“It’s not normal for me,” she said. “It’s not often I have a problem coming to terms with things in life, even hard things, like losing Clara.”

“You’re not alone. Everyone is rattled over what happened yesterday.”

She nodded and said, “Clara stopped by my office the other day. At the time, I was in a meeting with Abby. She kept pacing outside. It was obvious something was bothering her. Whenever she got nervous, she bit down on her nails. Bit them to the nubs sometimes.”

“What did you do when you saw her?” I asked.

“Not what I should have done. Instead of excusing myself from the conversation with Abby, I asked her to come back later.”

“What was it about your conversation with Abby that couldn't wait?”

“It wasn’t that it couldn’t wait. I was used to Clara coming to me whenever she was having a bad day. She could be sensitive at times and would become agitated over the smallest things. I thought that’s all it was—Clara making more of something than was necessary. I figured once I finished with Abby, Clara and I could talk, and I’d help her get past whatever she was going through, just like I always did.”

“Did you speak to her later?” I asked.

“I tried. She blew me off, and I’m guessing it’s because she felt I’d blown her off.”

“You did blow her off.”

“I know. And now I keep wondering if not making her a priority led her to … you know, killing herself. I expect that’s why I was up most of the night. It’s been many years since I’ve allowed the guilt of my actions to creep in. It’s not a good feeling.”

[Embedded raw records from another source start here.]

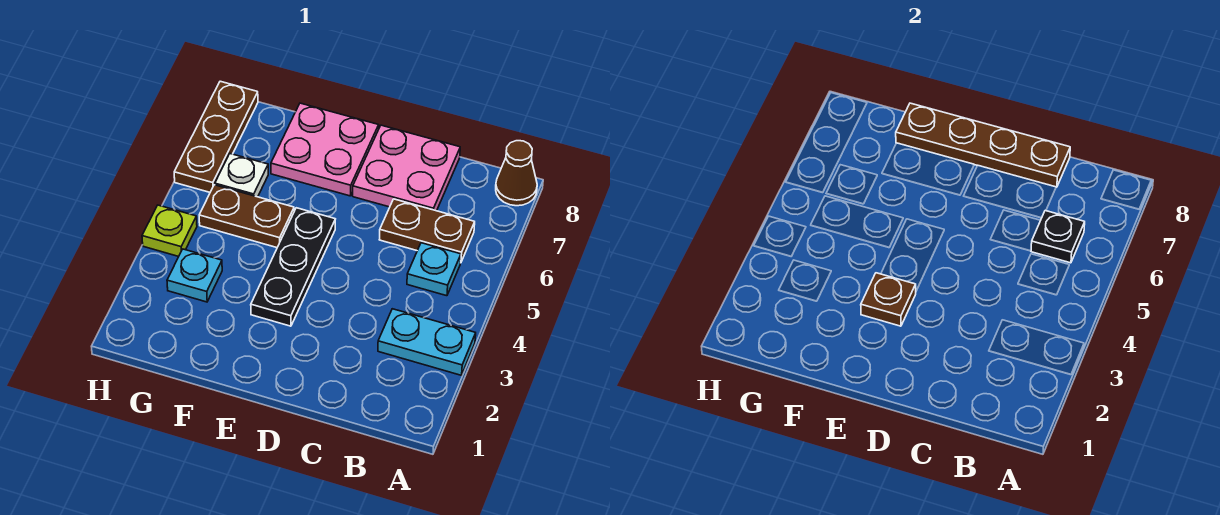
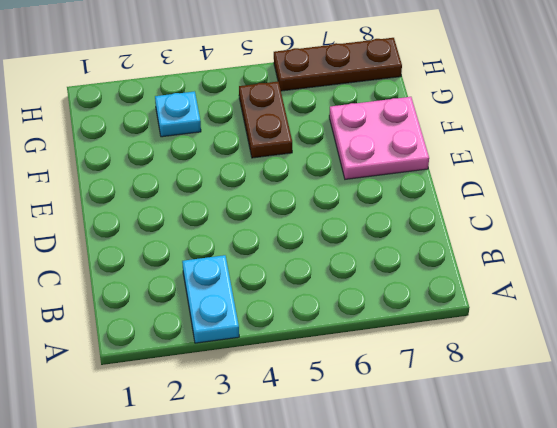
none -> brown 1x1 cone [496,141,537,206]
none -> cyan 1x1 plate [407,243,461,296]
none -> brown 1x2 plate [379,199,475,263]

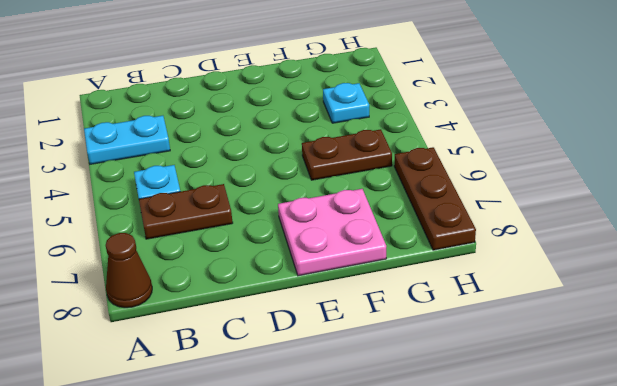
none -> pink 2x2 plate [353,125,460,211]
none -> black 1x3 plate [251,208,335,326]
none -> white 1x1 plate [215,154,268,197]

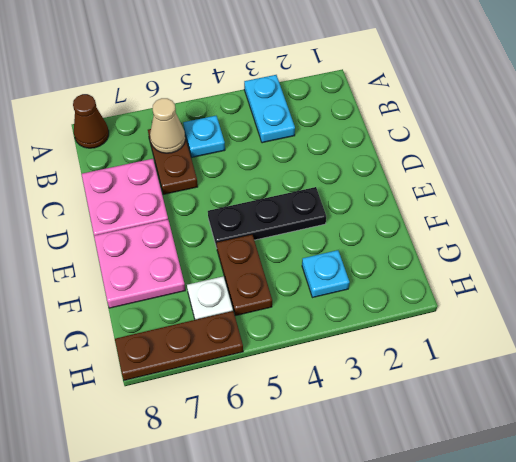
tan 1x1 cone [150,98,185,153] -> black 1x1 plate [1031,211,1085,263]
none -> lime 1x1 plate [142,205,197,257]
none -> brown 1x4 plate [896,103,1070,187]
none -> brown 1x1 plate [861,273,916,326]

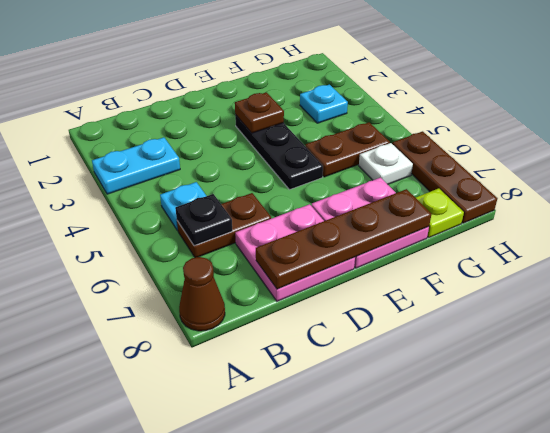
lime 1x1 plate [416,188,464,238] -> lime 1x1 plate moved to [142,205,197,257]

I finished my cup of coffee, set it to the side, and crossed one leg over the other. “I’m no mental health genius, but maybe what you felt is you being real with yourself for once. Maybe you felt a kind of realness you haven’t allowed yourself to feel because you don’t like how you feel when you do. I imagine you’d rather stay in your perfect bubble of happiness and bliss. That’s not life though. Real life isn’t fake or fashioned. It’s allowing yourself to become raw and real, to feel emotions, whether you want to or not.”

She thought about what I’d said for a time and then nodded. “I do believe I’ve learned something fromyoutoday. You’re a lot more in touch with yourself than you give yourself credit for, you know.”

I’d never been comfortable with compliments, making this the perfect time to segue the conversation back to the one we were having before.

“I’m not so sure Clara committed suicide,” I said.

“Why would you question it after the note she left?”

“I just am. I’m not sure why yet. From what you’ve said about her and what little time we spent together, it’s obvious she was moody. But it seemed like she acted out because she wanted attention.”

“I agree with you there. I felt the same way about her.”

“Let’s say there was no note. Would you still think Clara committed suicide?”

She considered the question. “I haven’t thought of it that way. I’m of two minds, I suppose. Given her personality, I’d say she was capable of such a thing. But when I think about how hard she was trying to build a new life for herself, it makes me think twice.”

“What about murder? Do you think she was capable of it?”

“I would say it depended on the person. That ex-boyfriend of hers, the one she was worried about … I think she would have done anything to keep him out of her life.”

“What do you know about him?” I asked.

“He’s back in jail again. Has been for a couple of weeks.”

A couple of weeks meant there was no connection between him and what had gone on at the retreat.

“Have you seen the suicide note?” I asked.

“I have. Chief Foley showed it to me last night, asked me if I recognized the handwriting. Looked like hers, but I’m no expert.”

“It just feels like I’m missing something.”

“Something like what?”

“Motive, for one. The one offered in the note was almost laughable, even for someone as sensitive as Clara. Plus, I don’t believe it’s the reason Quinn was murdered.”